The Scrubber.pipe() method returns a generator, so use list(scrubber.pipe(texts)) if you need a list of texts. Otherwise, scrubbed_texts will be None if you try to access it again.

Under the hood, Scrubber uses the Pipe class to manage the pipeline. Each component added to the pipeline is converted to a Pipe object, which has a string name attribute and an opts dictionary to store keyword arguments accepted by the component function. It also has a __call__() method that applies the component to the text. You can create a Pipe object directly and use it to scrub text:

from lexos.scrubber import Pipe

text = "Number 12 is the best number!"
my_pipe = Pipe("digits", {"only": ["1"]})
my_pipe(text) # Returns "Number 2 is the best number!"

You can even create and apply your own pipeline:

text = "Number 12 is the best number!"
pipes = [Pipe("lower_case"), Pipe("digits", {"only": ["1"]})]
for pipe in pipes:
    text = pipe(text) # Returns "number 2 is the best number!"

The Scrubber add_pipe() and pipe() methods also accept Pipe objects or iterables of Pipe objects, which in many use cases can be a more convenient way to manage a pipeline.

Developer's Note

When a Pipe object is instantiated, it automatically validates that the name and opts are of the correct data types, that the registry has been imported, and that the specified component is in the registry.

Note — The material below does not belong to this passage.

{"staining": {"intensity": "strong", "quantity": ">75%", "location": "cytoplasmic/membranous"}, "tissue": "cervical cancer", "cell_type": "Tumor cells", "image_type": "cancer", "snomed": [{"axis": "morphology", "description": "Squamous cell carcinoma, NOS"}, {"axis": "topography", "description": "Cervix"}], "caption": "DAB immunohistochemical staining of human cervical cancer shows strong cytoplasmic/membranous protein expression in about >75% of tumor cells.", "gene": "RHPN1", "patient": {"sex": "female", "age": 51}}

If is not, the Pipe object raises an error.

Managing the Pipeline¤

After the pipeline is set up, you can use the following methods to manage it:

  1. add_pipe(): Add additional components to the pipeline.
  2. remove_pipe(): Remove a pipe from the pipeline (takes the string name of the component or a list of component names).
  3. reset(): Reset the pipeline to an empty list.

If an existing component is added to the pipeline, any options will be merged with the existing options.

The pipe() method allows the existing configuration to be overridden using the disable and component_cfg arguments. The disable argument takes a list of component names to disable, while the component_cfg argument takes a dictionary of component names and the options to override. Scrubbing will be applied to the text according to these settings, but the stored pipeline will not be modified. The code below provides some examples:

scrubber = Scrubber()
scrubber.add_pipe([
    "lower_case",
    "punctuation",
    partial("digits", only=["1"])
])

text = "This is a sample text with some digits, 12345, and some punctuation! Let's see how it works."

# Scrub the text using `pipe()` with the `digits` component disabled
scrubbed_text = list(scrubber.pipe([text], disable=["digits"]))[0]
# Returns "this is a sample text with some digits 12345 and some punctuation lets see how it works"

# Remove the "punctuation" component from the pipeline
scrubber.remove_pipe("punctuation")

# Scrub the text with `scrub()`
scrubbed_text = scrubber.scrub(text)

# Returns "this is a sample text with some digits, 2345, and some punctuation! let's see how it works.

Notice that the disable keyword in pipe() only applies to that operation. The remove_pipe() method removes a component from the pipeline entirely.